August 2010

When I move my head, the hummingbird darts in for a closer look, leveling her long samurai bill at my neck, my ear, my glasses.

The fog has outlined every spider web, making the dead cherry look like the Flying Dutchman, tattered sails ghosting in the breeze.

A titmouse combs the dead cherry tree for insects, his black seed of an eye and wizard’s cap bobbing as he snaps at shriveled leaves.

Would morning glories keep blooming all summer as the wild bindweed does? This morning, four new horns fill with tree-cricket trills.

When I come outside, four deer run off: two doe, a fawn, and a buck with antlers so new he doesn’t yet duck low enough to avoid branches.

Dozens of dragonflies silhouetted against the sky appear and disappear in the dawn fog. The trees still drip from a storm in the wee hours.

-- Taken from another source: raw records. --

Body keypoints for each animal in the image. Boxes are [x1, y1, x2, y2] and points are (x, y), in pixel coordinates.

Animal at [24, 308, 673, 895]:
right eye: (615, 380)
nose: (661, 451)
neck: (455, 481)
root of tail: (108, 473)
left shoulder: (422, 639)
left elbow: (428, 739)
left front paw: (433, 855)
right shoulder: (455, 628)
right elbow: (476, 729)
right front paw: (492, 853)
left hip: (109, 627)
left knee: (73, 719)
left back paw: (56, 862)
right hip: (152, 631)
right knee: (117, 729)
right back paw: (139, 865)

Scattered bird calls—cardinal, vireo, field sparrow—all sound perfunctory except for the goldfinches, who are in thistle heaven at last.

A netwing beetle flies past at eye-level, its orange-striped, eponymous elytra raised in a semaphor U. The muggy air thickens into rain.

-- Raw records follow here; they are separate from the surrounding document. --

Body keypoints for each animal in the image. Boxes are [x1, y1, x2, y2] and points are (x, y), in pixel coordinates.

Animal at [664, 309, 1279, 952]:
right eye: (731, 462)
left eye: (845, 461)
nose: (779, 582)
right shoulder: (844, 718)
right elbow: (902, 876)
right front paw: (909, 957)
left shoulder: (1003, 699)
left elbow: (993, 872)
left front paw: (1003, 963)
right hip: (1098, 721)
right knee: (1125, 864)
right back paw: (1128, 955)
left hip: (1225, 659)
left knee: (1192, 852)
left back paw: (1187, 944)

Yellow stained-glass wings of a tiger swallowtail circling the shadowed yard. The smell of cowshit wafts up from Sinking Valley.

Cool, clear and quiet—a silence that’s part Sunday and part molting season. The Canada thistles too are shedding white fur into the breeze.

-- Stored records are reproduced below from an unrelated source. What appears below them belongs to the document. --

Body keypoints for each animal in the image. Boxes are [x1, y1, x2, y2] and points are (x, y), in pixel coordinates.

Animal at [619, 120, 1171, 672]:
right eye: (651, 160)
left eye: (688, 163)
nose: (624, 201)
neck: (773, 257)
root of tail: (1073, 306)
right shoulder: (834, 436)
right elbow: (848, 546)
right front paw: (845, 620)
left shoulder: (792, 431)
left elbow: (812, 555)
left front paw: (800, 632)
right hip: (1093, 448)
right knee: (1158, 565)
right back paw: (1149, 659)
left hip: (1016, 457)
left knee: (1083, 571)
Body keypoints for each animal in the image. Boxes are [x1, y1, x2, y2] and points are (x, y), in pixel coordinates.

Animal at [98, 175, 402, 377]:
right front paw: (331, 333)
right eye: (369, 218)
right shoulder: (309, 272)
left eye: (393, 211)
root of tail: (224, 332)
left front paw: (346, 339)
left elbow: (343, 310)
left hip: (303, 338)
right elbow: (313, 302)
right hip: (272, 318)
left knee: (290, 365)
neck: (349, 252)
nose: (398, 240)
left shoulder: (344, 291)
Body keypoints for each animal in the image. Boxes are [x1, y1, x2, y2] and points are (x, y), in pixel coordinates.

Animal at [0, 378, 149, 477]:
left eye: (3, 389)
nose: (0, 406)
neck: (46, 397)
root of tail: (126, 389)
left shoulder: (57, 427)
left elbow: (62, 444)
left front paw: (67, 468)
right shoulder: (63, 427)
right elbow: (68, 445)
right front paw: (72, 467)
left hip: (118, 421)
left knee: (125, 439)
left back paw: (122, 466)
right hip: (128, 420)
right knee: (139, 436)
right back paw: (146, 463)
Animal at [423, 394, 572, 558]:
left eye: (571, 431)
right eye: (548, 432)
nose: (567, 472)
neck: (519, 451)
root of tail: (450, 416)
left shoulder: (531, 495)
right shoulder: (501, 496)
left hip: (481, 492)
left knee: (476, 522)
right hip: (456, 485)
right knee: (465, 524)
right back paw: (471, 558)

Halfway up the hill, a yellow-billed cuckoo is calling over and over, that lyrical coo turning mechanical, relentless. Mosquito in my ear.

A wood pewee snaps an insect out of the air, lands and sings, his mournful notes the only thing audible over my uncle’s banjo.

A tussock moth caterpillar climbs halfway up the white porch column, turns and heads back down. The sky goes gray as if it means to rain.

A bald-faced hornet hovers an inch away from my jeans. When I shoo her off, her long legs brush the back of my hand, soft as an eyelash.